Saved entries

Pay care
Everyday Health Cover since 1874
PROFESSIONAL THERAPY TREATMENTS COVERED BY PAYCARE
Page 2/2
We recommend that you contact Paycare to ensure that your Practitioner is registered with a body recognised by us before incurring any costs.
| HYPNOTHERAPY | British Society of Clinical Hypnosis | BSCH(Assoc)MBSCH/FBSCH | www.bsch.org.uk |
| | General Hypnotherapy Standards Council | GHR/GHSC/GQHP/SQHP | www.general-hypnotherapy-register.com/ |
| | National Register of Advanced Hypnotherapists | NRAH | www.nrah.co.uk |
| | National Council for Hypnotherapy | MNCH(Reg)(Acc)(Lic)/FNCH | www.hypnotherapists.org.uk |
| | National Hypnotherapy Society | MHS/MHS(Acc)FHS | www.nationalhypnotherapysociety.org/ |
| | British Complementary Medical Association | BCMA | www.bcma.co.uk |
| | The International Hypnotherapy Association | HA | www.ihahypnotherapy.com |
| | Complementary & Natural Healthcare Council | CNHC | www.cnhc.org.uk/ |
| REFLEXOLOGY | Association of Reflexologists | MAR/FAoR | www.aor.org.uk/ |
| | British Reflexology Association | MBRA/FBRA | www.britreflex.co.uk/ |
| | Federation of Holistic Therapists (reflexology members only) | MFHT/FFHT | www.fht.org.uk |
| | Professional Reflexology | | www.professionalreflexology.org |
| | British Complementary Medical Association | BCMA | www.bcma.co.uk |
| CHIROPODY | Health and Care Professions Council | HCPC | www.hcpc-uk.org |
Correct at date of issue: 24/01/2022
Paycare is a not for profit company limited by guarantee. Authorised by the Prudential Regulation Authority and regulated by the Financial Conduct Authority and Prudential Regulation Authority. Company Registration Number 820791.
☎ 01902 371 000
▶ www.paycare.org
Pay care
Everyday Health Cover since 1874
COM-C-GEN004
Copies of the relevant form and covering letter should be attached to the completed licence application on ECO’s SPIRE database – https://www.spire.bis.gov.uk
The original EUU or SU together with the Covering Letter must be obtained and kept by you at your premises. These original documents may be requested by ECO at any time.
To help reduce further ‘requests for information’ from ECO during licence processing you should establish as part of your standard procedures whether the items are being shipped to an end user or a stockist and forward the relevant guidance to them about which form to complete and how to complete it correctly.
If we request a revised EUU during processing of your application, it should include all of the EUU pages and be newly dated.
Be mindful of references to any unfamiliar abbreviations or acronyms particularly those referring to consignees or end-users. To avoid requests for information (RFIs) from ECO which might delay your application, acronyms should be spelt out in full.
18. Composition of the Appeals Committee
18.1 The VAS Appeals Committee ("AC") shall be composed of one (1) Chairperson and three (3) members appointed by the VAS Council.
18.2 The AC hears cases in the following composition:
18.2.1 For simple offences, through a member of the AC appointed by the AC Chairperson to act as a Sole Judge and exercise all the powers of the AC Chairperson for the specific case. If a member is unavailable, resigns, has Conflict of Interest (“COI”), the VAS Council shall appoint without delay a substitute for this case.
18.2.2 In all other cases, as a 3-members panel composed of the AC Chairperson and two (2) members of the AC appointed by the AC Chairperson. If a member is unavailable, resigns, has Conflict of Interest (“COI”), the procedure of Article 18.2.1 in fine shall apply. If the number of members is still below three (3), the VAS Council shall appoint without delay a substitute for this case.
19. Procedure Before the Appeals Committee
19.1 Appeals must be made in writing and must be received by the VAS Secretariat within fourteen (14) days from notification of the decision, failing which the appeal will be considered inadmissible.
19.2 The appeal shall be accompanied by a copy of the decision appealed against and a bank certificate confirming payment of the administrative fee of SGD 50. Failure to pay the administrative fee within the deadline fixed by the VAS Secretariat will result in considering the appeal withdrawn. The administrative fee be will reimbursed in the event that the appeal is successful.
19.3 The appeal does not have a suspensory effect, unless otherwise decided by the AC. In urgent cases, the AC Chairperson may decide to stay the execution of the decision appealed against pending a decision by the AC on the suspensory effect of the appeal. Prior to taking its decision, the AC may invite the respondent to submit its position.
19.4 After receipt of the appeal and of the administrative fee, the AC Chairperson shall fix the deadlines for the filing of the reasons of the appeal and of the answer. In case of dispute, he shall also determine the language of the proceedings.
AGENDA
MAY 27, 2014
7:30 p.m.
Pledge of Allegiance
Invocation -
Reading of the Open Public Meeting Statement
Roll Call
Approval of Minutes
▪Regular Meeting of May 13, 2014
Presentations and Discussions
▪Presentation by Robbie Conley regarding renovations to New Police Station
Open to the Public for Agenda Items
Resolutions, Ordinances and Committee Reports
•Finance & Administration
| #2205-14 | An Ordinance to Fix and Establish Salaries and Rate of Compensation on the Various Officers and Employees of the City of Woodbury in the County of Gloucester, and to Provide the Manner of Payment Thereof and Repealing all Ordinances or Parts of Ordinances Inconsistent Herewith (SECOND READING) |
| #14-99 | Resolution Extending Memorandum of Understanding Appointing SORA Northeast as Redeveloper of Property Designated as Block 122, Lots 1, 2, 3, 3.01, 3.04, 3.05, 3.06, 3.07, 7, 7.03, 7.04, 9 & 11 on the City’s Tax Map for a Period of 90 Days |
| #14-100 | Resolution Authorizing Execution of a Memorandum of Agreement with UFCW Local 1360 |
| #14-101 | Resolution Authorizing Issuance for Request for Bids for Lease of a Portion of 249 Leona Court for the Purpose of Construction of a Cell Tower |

- **Your goal**:
In the records, which lines mention the word "Meeting"? Copy those lines.

- **Reply**:
Reading of the Open Public Meeting Statement
▪Regular Meeting of May 13, 2014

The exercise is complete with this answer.